AKIKO FUJITA: Tim, you were very vocal of the previous administration and its China trade policy. You look at the new administration, President Biden has made it pretty clear he doesn't intend to have a drastic difference from the previous administration when it comes to the tariffs on Chinese goods coming in. What kind of headwinds does that create for you as you look to really build on the momentum from the economy opening up, and yet have to really look at the costs that are adding up from the tariffs?

TIMOTHY BOYLE: Well, manufacturing products in Asia and distributing them globally requires an incredibly complex web of sources. So as it relates to merchandise coming into the US-- what you're talking about, these tariffs, which don't exist outside the US-- in other words, products coming from China going to Europe or other countries that don't have those kinds of prohibitive tariffs.

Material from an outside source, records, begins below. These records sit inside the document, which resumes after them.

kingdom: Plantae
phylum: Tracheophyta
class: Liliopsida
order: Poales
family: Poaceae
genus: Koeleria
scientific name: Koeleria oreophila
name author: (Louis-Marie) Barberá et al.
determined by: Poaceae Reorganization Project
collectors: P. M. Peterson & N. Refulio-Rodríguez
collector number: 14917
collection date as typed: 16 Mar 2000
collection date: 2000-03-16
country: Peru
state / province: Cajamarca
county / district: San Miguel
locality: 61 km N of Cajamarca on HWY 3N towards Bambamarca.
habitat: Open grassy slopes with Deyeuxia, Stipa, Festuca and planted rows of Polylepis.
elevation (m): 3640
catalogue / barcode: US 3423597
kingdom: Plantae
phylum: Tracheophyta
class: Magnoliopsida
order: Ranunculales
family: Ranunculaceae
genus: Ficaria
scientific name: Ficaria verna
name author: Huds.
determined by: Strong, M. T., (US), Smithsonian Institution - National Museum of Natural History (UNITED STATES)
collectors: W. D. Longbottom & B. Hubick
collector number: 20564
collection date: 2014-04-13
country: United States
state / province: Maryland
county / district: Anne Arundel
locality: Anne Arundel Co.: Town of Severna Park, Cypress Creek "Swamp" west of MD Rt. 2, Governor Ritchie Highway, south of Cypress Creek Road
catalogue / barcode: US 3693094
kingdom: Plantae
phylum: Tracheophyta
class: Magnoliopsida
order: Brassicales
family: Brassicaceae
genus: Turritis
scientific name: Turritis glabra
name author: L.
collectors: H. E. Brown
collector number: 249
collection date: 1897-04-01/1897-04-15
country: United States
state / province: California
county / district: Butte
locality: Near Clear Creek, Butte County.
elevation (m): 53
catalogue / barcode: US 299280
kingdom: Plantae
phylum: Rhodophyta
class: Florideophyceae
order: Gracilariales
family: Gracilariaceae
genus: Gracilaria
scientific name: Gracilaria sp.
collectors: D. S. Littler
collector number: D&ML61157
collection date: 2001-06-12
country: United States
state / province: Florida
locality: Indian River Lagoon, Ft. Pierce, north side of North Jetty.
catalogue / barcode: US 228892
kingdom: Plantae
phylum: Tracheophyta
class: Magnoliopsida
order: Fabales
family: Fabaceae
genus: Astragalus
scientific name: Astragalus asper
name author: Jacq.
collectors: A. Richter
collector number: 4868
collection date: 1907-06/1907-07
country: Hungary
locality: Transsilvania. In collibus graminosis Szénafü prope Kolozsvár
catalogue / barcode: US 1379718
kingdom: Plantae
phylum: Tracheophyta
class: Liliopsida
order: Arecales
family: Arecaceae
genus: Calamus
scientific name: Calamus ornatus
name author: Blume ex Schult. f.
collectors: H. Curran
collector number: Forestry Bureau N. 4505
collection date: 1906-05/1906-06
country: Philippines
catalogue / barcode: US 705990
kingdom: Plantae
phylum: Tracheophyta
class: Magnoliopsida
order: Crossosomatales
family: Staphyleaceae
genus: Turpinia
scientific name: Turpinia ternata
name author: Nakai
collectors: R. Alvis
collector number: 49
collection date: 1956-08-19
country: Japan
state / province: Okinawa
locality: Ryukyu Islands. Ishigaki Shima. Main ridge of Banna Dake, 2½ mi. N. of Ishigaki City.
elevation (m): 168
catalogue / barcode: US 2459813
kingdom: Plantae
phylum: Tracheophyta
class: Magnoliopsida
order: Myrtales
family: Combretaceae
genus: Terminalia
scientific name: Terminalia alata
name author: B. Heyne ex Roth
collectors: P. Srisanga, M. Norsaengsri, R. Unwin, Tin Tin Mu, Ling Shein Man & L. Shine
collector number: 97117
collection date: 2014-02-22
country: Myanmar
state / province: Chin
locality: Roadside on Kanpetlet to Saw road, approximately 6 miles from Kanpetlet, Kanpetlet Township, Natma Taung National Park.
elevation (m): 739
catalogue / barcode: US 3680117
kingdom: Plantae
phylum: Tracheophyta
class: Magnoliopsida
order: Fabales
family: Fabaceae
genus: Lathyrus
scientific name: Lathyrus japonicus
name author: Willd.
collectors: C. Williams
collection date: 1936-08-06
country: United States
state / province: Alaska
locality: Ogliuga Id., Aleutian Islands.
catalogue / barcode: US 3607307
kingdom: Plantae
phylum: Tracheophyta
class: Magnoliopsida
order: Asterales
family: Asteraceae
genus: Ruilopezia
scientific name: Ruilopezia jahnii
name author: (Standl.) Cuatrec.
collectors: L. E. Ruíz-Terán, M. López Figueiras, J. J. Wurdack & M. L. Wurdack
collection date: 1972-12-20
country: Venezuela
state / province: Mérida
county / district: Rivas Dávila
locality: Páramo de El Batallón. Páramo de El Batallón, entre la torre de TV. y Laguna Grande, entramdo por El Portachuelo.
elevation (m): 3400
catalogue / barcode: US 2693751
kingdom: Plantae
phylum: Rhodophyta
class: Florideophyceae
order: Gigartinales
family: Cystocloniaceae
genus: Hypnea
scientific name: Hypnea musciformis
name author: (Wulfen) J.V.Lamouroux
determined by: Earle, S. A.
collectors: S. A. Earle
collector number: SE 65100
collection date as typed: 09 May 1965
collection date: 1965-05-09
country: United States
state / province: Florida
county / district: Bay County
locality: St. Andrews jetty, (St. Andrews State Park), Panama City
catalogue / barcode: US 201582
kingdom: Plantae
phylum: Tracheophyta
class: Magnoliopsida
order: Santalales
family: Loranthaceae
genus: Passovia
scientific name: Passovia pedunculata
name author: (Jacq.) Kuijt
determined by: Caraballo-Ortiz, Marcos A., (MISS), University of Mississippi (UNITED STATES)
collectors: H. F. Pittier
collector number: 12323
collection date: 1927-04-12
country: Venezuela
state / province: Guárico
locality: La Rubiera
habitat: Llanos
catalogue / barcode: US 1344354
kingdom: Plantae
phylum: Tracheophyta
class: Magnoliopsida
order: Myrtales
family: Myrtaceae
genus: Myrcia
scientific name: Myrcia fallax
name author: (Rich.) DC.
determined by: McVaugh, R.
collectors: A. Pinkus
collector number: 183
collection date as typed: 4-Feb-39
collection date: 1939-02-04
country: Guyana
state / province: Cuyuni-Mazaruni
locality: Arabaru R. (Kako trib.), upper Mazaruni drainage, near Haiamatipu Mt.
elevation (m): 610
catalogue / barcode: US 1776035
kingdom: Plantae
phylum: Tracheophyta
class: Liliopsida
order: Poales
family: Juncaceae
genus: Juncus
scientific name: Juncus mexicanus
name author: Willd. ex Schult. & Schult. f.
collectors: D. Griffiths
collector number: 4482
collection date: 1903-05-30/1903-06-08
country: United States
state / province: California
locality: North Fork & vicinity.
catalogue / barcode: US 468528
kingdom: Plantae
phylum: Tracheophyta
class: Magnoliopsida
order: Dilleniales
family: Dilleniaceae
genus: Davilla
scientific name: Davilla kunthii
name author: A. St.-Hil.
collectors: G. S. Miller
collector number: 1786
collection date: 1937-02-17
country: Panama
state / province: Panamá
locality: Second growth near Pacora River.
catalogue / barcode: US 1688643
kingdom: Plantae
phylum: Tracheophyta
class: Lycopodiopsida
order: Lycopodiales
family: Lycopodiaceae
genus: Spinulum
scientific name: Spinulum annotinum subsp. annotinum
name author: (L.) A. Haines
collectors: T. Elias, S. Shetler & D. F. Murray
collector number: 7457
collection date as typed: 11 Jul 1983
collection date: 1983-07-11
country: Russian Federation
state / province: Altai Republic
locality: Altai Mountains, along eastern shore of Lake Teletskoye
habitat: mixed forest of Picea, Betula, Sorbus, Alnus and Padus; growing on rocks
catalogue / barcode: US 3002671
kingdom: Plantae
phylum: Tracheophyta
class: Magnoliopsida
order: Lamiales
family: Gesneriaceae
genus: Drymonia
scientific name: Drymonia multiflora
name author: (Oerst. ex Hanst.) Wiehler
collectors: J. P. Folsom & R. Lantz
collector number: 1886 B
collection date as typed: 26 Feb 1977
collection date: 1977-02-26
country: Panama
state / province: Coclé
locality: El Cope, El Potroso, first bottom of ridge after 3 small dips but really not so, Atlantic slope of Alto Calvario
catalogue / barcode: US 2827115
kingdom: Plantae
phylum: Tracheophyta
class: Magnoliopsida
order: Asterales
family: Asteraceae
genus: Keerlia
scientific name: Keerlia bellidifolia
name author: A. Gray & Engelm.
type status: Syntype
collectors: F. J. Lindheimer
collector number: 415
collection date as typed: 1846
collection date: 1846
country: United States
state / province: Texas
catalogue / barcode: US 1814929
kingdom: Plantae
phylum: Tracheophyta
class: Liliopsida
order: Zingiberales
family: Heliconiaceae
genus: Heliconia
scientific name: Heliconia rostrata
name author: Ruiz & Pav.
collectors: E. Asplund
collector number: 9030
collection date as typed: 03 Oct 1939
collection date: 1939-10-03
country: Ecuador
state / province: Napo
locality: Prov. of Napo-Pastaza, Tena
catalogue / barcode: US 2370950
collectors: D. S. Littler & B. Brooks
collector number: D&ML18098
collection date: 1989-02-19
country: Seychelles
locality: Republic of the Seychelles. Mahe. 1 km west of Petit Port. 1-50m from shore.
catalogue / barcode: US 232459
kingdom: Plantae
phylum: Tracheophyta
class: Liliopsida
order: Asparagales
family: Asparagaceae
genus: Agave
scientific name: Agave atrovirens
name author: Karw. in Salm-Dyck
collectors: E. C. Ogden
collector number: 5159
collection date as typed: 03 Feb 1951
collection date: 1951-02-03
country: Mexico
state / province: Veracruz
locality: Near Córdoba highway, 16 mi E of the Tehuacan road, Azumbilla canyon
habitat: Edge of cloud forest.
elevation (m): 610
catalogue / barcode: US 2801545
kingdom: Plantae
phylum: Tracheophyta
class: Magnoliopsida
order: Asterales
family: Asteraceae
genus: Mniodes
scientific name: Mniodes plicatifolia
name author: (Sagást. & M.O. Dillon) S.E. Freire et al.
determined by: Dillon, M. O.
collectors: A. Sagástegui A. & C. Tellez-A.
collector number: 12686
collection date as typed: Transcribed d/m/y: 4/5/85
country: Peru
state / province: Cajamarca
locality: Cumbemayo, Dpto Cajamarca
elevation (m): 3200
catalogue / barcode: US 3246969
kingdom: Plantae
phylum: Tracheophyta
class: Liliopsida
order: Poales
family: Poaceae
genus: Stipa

We don't import very much merchandise from China into the US. It's a small percentage. The bulk of our production is spread around Asia, including Vietnam, Bangladesh, Indonesia, and other countries. So we have a quite broad sourcing base. But you know, we have a big business and a big opportunity to sell our products in China.

So additionally, the company's based in Oregon, which is primarily an agricultural part of the country. And frankly, a big market for our products that are grown here in Oregon is China. So we have to have a relationship with an enormously large market like China, which is going to be beneficial for, really, all of our citizens of the United States, as well as the world. And we need to keep China close, in my opinion, to make sure that we work together on a number of projects, not the least of which would be the vaccine and COVID itself.

ZACK GUZMAN: All right. Tim Boyle, Columbia Sportswear Company Chairman of the Board and CEO and President, alongside Yahoo Finance's Brian Sozzi. We appreciate you taking the time here to join us today.